Guy Lafleur is a former Canadian ice hockey star who won five Stanley Cups and was the first National Hockey League player to score 50 goals and 100 points in six straight seasons. He said, “I’ve never been captain in 16 years in the NHL. But that didn’t stop me being a leader in my own way.”

We are looking at captaincy in auctions this week. The responder chooses the final contract much more often than opener because he always has more information at his fingertips. But there are deals in which responder must continue to get feedback from his partner.

How should the auction continue in this deal?

North could just close his eyes and rebid three notrump. Here, though, that would backfire because the defenders would take the first five tricks in spades. Instead, North should continue with two hearts, which is also game-forcing. If South then bids two no-trump because he has a spade stopper or two, North can raise. Here, though, South should bid three clubs. (Two honors doubleton are as good as three low cards.) North continues with three diamonds, and South jumps to five diamonds.

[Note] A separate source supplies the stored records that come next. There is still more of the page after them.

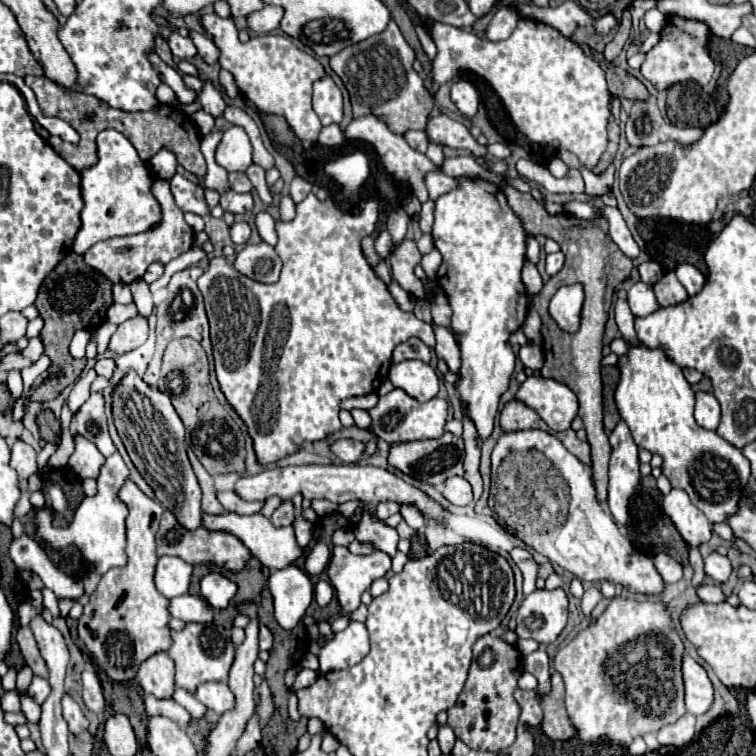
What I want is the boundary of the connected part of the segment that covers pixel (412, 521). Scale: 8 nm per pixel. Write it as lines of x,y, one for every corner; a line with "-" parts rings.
403,505
403,507
401,507
401,515
403,515
403,519
405,519
413,529
417,529
417,531
421,531
421,529
425,527
425,519
421,517
421,513
419,513
417,507
413,507
413,505

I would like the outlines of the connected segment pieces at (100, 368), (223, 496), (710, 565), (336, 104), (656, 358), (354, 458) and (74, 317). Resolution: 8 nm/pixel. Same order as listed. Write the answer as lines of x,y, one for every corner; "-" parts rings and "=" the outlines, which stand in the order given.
107,357
95,359
95,363
93,363
93,369
97,371
97,375
111,377
111,373
113,373
113,369
115,369
115,361
113,361
113,359
107,359
=
217,491
217,499
227,511
233,511
233,513
239,513
239,515
253,515
263,507
263,501
247,503
233,491
=
713,551
713,553
705,559
705,573
707,573
709,577
713,577
715,583
727,581
729,575
731,575
731,571
733,571
733,567
731,567
729,557
719,555
717,551
=
327,75
313,83
313,109
323,125
341,123
343,119
343,95
=
627,343
627,347
629,351
621,355
617,363
621,377
615,387
615,403
635,443
663,457
663,475
673,487
687,491
693,505
701,509
711,523
725,521
725,517
737,509
737,497
741,497
741,489
749,481
749,461
715,431
707,431
695,423
695,393
683,377
681,367
667,357
663,347
649,349
643,343
=
337,439
331,445
331,453
335,453
343,463
357,463
361,459
365,445
353,439
=
69,253
41,283
39,287
39,295
35,299
35,307
39,309
39,315
43,317
45,325
41,329
41,341
45,347
45,355
59,365
59,371
45,379
41,385
37,385
31,393
31,401
49,401
55,399
65,385
73,383
81,369
85,367
85,359
73,359
67,351
69,341
73,337
73,333
77,329
87,329
87,327
99,327
101,323
105,323
105,313
109,309
109,305
113,303
111,299
111,283
101,277
101,273
97,273
95,269
89,269
83,261
81,255
77,253

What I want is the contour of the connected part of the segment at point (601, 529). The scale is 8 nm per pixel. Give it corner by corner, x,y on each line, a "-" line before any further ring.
543,429
505,431
499,437
493,449
489,507
495,513
495,521
505,531
513,533
529,549
545,555
551,563
571,571
581,581
611,581
615,585
623,585
631,593
645,595
661,595
665,589
665,581
657,573
653,559
629,543
629,537
613,523
609,509
595,499
589,465
581,463
555,435

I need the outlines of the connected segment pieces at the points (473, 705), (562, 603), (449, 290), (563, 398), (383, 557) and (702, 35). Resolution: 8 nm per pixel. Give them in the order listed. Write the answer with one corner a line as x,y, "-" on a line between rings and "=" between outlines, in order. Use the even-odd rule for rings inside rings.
487,633
473,645
473,661
465,681
465,687
457,703
447,711
447,725
455,731
455,737
471,749
479,751
501,751
515,741
515,727
519,717
519,705
513,699
517,681
523,673
521,651
503,641
497,633
-
519,659
519,673
517,673
=
537,589
531,595
527,595
517,611
517,635
521,639
535,639
537,643
549,645
555,643
559,633
563,631
567,623
567,595
563,589
547,591
547,589
=
469,177
459,179
459,187
441,195
435,201
433,243
443,255
443,263
437,273
437,281
449,299
453,309
451,333
461,349
461,369
457,391
465,405
467,417
477,429
479,441
485,441
493,431
493,419
497,415
499,399
509,387
513,375
515,355
509,345
509,335
519,329
527,315
527,291
521,283
521,267
525,261
525,229
515,213
509,209
503,191
489,181
473,181
=
531,375
525,383
521,383
515,399
535,409
553,431
569,429
577,415
575,393
555,379
=
335,547
327,573
337,593
343,611
355,611
361,603
361,593
369,589
373,579
385,577
391,569
391,557
383,551
371,555
353,555
347,547
=
669,15
665,27
661,29
661,41
645,53
645,61
641,65
641,75
657,89
667,91
673,85
681,83
697,83
707,85
715,73
715,61
709,53
709,27
697,19
685,19
679,15

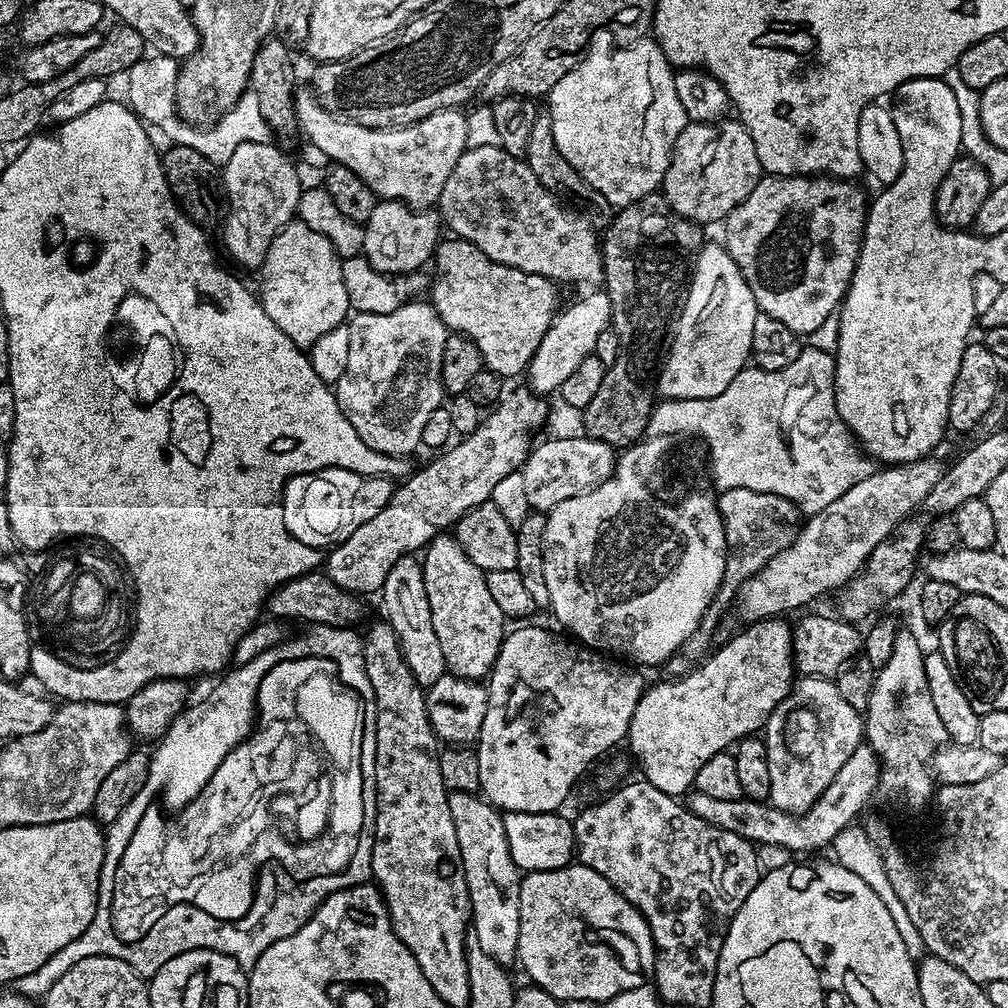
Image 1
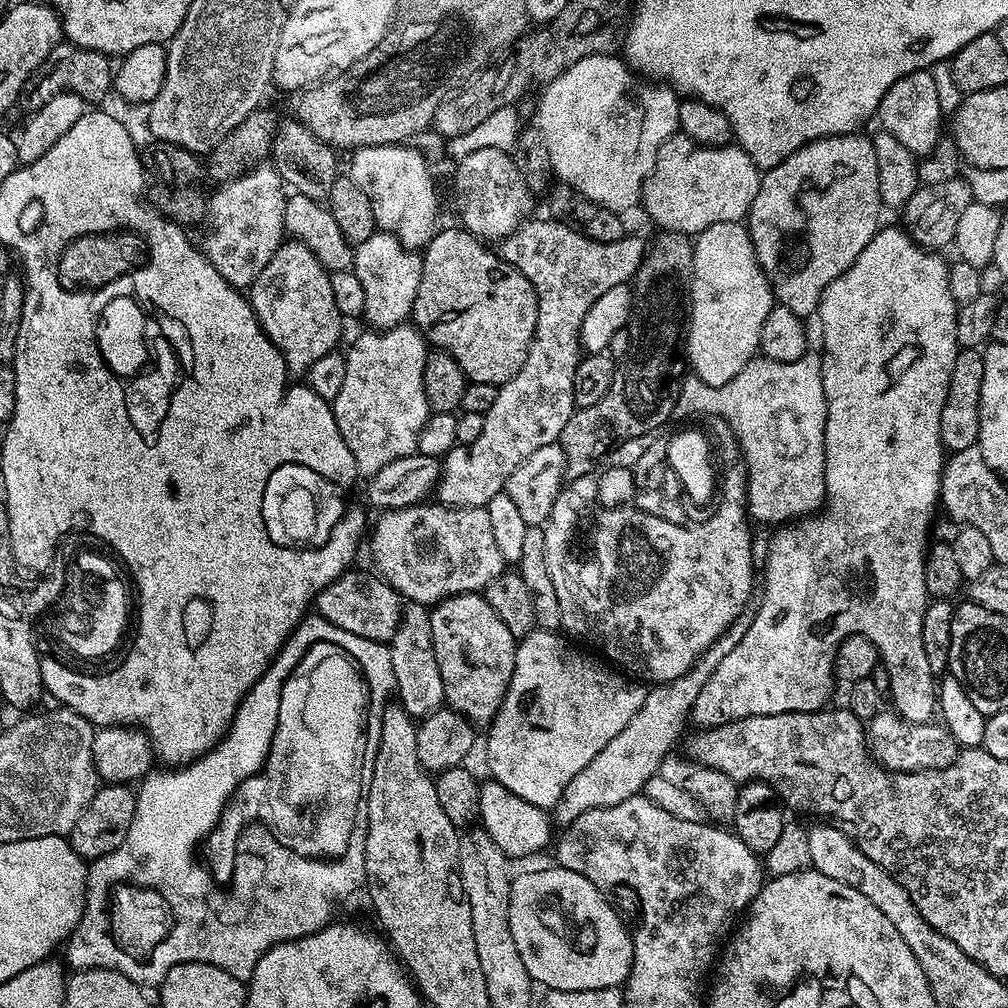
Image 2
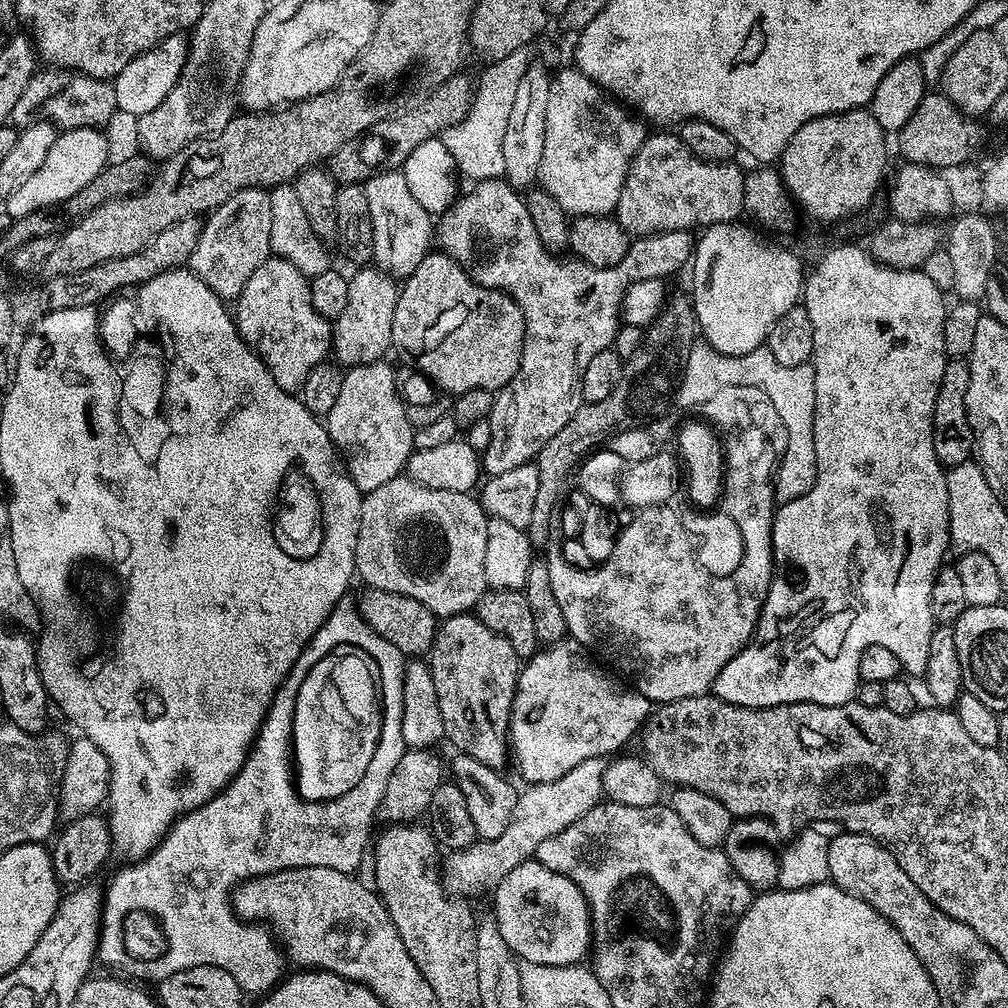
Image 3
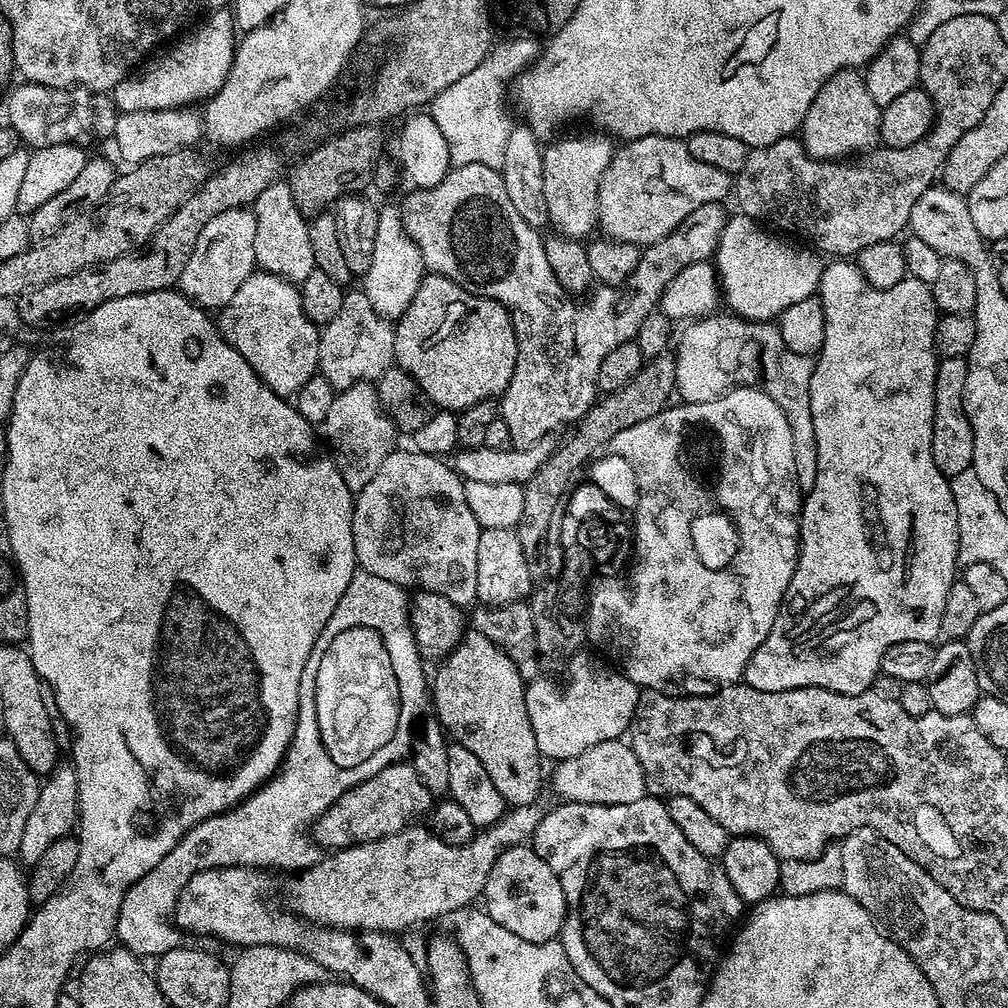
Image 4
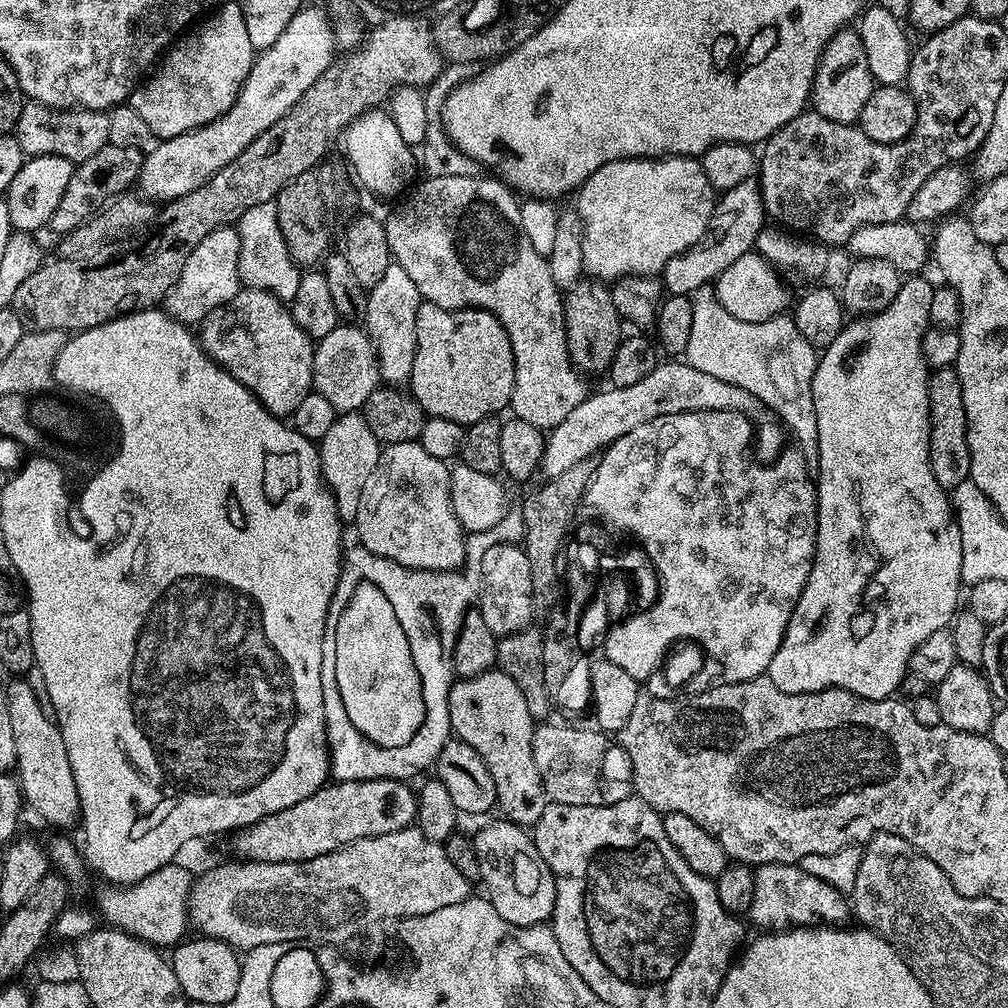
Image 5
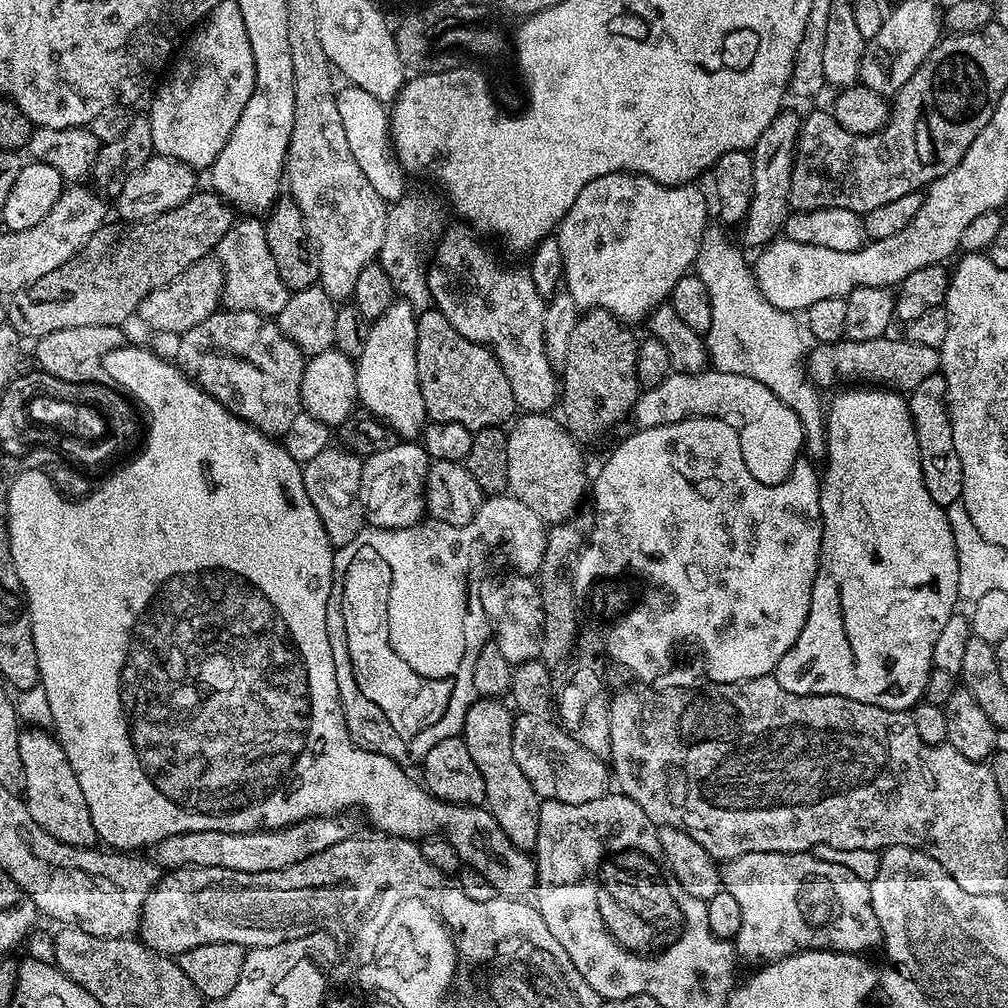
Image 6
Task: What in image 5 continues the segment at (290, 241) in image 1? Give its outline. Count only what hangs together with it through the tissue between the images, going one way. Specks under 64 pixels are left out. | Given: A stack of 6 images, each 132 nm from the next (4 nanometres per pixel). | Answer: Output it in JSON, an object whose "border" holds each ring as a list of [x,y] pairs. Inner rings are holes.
{"border":[[[241,287],[238,295],[199,325],[198,343],[215,364],[249,388],[270,414],[291,418],[302,398],[313,391],[314,341],[294,322],[289,305],[266,290]]]}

After West cashes two spade tricks and shifts to a heart, how should South continue?

Yes, that is a tough auction, but discuss it with your partner.

South must avoid a trump loser. He should hope that West has jack-singleton or jack-doubleton. Declarer should start with a low diamond to his queen. When West drops the jack, declarer overtakes his club queen with dummy’s king (or crosses in hearts), plays a diamond to his 10, cashes the diamond ace, and claims.